TASK TO COMPLETE — Although the records include pictures, print only the rest, exactly as written.

BEGIN DATA EXTRACT

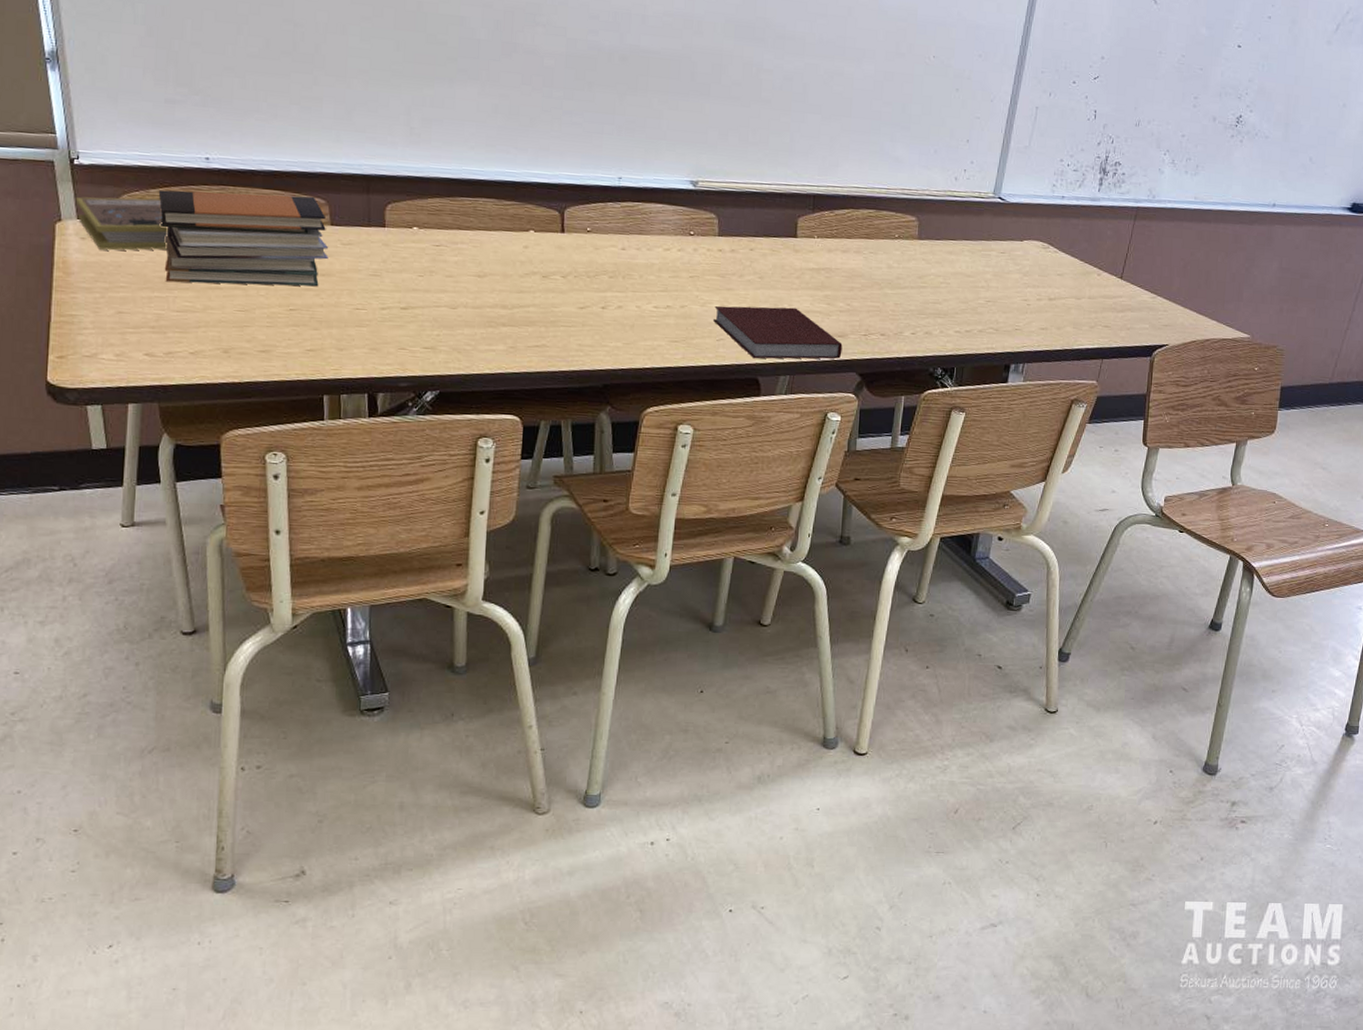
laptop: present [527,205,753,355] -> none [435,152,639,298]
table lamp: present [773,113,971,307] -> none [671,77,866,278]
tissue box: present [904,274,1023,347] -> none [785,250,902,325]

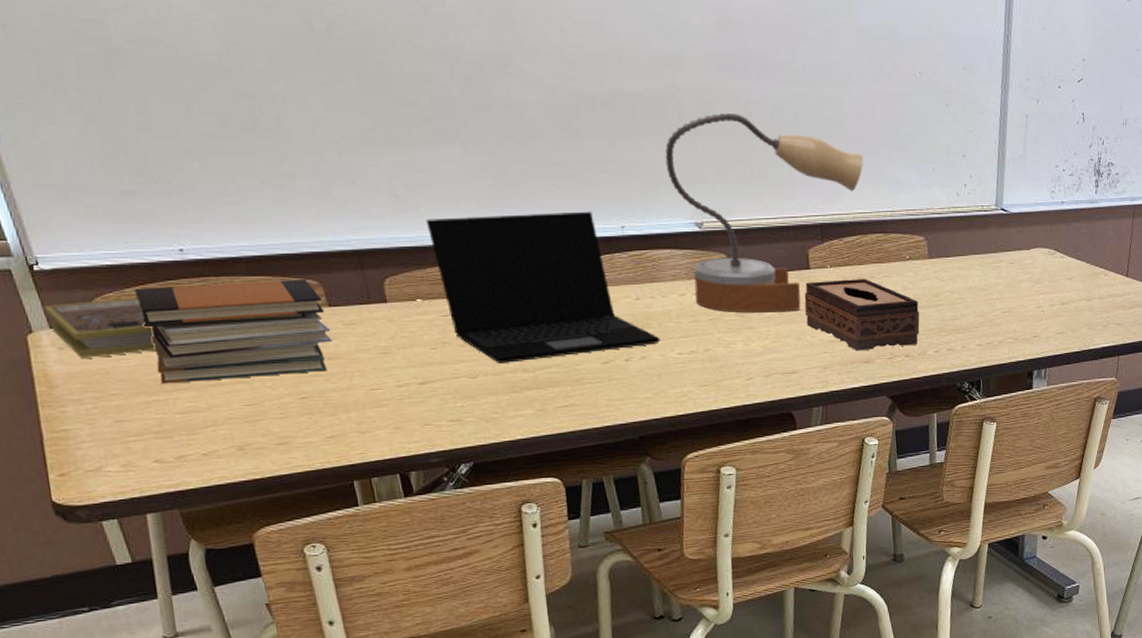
laptop: none [435,152,639,298] -> present [426,211,660,363]
table lamp: none [671,77,866,278] -> present [665,112,864,313]
notebook: present [714,305,843,359] -> none [738,339,871,394]
tissue box: none [785,250,902,325] -> present [804,279,920,351]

END DATA EXTRACT

SOLUTION —
laptop: present [527,205,753,355] -> none [435,152,639,298]
table lamp: present [773,113,971,307] -> none [671,77,866,278]
tissue box: present [904,274,1023,347] -> none [785,250,902,325]

laptop: none [435,152,639,298] -> present [426,211,660,363]
table lamp: none [671,77,866,278] -> present [665,112,864,313]
notebook: present [714,305,843,359] -> none [738,339,871,394]
tissue box: none [785,250,902,325] -> present [804,279,920,351]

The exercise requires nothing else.